Unlocked, the iPhone 4S costs the same as the iPad 3G

The iPhone 4S begins its second international wave today, going on sale in much of Europe. And unlike the stateside iPhone 4S, this one can be had unlocked.

Customers in Austria, Belgium, Czech Republic, Denmark, Estonia, Finland, Hungary, Ireland, Italy, Latvia, Liechtenstein, Lithuania, Luxembourg, Mexico, Netherlands, Norway, Singapore, Slovakia, Slovenia, Spain, Sweden and Switzerland can now head to their favorite carrier and sign their lives away for the next year or two.

Here in Spain, the carrier deals aren’t bad (from around €35 per month with 1GB data that you can also share with an iPad using a free extra SIM), but the interesting part is the price of an unlocked iPhone, which starts at €600.
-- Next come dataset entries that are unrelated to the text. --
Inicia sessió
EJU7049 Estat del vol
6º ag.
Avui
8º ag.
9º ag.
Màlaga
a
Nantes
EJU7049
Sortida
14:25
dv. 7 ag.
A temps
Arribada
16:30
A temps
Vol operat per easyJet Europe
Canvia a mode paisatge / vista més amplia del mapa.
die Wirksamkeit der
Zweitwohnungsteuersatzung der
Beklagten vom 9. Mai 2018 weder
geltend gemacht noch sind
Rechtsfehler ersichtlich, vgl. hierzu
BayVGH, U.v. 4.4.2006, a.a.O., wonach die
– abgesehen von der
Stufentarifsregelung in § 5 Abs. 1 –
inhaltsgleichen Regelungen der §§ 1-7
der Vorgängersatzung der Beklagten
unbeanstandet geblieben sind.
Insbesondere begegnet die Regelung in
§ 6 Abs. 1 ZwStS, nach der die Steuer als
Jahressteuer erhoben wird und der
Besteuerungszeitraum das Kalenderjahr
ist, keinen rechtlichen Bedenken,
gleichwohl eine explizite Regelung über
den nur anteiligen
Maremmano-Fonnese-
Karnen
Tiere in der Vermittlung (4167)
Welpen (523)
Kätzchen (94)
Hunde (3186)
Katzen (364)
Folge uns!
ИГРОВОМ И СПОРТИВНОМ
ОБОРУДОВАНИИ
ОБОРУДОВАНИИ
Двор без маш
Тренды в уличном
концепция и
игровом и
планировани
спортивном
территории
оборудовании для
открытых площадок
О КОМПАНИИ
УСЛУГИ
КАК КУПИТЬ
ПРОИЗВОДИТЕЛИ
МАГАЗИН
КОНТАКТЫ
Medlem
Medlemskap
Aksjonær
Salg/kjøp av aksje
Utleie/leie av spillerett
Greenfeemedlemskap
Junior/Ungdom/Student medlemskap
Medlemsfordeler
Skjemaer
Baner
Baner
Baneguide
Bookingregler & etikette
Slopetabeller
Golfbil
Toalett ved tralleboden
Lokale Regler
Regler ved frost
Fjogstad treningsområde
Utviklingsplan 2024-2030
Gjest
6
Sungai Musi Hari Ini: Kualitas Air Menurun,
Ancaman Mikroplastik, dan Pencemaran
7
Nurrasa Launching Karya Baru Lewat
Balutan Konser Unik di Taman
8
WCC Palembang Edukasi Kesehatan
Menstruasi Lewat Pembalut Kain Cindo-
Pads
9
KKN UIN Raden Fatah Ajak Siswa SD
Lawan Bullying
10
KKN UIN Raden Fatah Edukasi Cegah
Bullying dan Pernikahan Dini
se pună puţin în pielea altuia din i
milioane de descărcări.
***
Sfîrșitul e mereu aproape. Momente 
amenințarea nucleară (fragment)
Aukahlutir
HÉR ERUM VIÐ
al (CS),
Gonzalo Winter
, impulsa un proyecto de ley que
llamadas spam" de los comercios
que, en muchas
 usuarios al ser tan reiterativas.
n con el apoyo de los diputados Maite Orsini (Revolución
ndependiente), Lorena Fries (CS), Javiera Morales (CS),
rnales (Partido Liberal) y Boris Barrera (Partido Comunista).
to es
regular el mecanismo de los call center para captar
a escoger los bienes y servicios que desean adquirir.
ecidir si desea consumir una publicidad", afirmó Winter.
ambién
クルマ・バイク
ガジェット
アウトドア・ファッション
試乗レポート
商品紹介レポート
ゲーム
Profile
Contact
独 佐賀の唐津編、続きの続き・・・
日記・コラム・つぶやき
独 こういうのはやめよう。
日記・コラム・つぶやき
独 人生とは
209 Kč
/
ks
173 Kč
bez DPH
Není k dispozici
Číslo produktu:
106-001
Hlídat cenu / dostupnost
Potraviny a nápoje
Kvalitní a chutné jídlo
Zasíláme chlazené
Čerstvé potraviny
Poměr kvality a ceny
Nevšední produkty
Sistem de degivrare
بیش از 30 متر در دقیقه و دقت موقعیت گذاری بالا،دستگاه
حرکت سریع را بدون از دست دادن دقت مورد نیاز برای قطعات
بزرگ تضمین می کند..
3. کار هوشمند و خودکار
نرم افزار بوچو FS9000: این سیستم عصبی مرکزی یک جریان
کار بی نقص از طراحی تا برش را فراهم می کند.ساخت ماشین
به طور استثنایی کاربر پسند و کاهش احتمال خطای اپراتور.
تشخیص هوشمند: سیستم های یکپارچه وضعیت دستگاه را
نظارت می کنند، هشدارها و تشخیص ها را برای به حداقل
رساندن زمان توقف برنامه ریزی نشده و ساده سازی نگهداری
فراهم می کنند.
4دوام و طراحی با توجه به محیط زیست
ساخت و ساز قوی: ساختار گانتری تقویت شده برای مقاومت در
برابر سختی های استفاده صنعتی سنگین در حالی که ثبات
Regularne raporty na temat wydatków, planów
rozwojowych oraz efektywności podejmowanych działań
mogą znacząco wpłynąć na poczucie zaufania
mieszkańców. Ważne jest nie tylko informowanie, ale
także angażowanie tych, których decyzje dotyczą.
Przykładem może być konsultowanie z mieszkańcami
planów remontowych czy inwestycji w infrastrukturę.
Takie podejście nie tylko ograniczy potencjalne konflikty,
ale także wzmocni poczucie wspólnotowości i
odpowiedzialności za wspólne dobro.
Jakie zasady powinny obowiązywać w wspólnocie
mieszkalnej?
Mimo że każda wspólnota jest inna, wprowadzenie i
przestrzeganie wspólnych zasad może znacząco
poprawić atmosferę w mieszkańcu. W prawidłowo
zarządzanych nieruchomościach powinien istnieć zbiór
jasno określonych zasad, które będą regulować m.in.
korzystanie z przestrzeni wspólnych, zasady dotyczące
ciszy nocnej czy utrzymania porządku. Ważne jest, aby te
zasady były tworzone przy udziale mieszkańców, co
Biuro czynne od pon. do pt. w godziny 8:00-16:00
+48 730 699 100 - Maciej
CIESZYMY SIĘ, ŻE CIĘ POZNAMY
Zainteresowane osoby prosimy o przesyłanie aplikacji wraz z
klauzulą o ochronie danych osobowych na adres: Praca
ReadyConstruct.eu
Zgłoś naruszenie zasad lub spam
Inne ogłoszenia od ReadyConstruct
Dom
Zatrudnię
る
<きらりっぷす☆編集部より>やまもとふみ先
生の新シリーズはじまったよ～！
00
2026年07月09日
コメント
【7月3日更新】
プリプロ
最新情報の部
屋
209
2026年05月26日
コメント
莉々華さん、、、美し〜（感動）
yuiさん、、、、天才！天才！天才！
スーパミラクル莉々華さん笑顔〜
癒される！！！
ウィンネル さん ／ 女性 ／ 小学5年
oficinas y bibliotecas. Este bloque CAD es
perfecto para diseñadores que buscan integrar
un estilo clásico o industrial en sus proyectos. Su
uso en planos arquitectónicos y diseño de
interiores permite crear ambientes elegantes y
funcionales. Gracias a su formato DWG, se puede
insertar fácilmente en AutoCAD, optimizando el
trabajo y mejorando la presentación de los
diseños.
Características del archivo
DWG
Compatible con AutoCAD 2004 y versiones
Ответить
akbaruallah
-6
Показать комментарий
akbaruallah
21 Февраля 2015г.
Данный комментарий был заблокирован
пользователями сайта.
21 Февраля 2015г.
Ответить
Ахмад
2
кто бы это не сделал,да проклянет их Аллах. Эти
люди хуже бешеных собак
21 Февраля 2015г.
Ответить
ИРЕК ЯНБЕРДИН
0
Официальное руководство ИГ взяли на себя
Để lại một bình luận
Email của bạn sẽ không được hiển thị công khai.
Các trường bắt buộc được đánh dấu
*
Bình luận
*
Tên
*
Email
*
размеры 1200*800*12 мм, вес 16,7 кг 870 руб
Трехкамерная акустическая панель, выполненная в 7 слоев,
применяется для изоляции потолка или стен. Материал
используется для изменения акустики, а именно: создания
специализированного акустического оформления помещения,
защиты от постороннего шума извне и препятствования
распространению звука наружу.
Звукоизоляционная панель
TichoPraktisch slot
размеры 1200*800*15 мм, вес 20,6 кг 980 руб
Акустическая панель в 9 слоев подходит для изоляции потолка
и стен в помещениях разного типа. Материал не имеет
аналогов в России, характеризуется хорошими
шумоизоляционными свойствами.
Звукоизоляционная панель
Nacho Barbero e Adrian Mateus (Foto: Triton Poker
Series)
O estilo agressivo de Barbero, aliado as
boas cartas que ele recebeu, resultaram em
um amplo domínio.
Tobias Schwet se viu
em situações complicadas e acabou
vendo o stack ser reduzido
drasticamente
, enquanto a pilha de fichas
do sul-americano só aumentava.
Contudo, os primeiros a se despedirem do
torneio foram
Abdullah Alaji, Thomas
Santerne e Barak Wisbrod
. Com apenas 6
€600 is $850, and that’s for the 16GB model. It goes up in €100 step to top out at €800, or $1,133 for the 64GB model. For comparison, those are the exact same prices as the 3G iPad lineup, which will give you a rough guide to what the U.S prices will be when the unlocked phone goes on sale there, probably some time in November. Up in Canada, the unlocked prices run at $650/$50/$850 (thanks, Jon!), which should also let you see where things are headed.

I have a feeling that there may be another press release from Apple on Monday, announcing another few million units sold. If this damn rain will stop, I might just head over to the Apple store to check things out.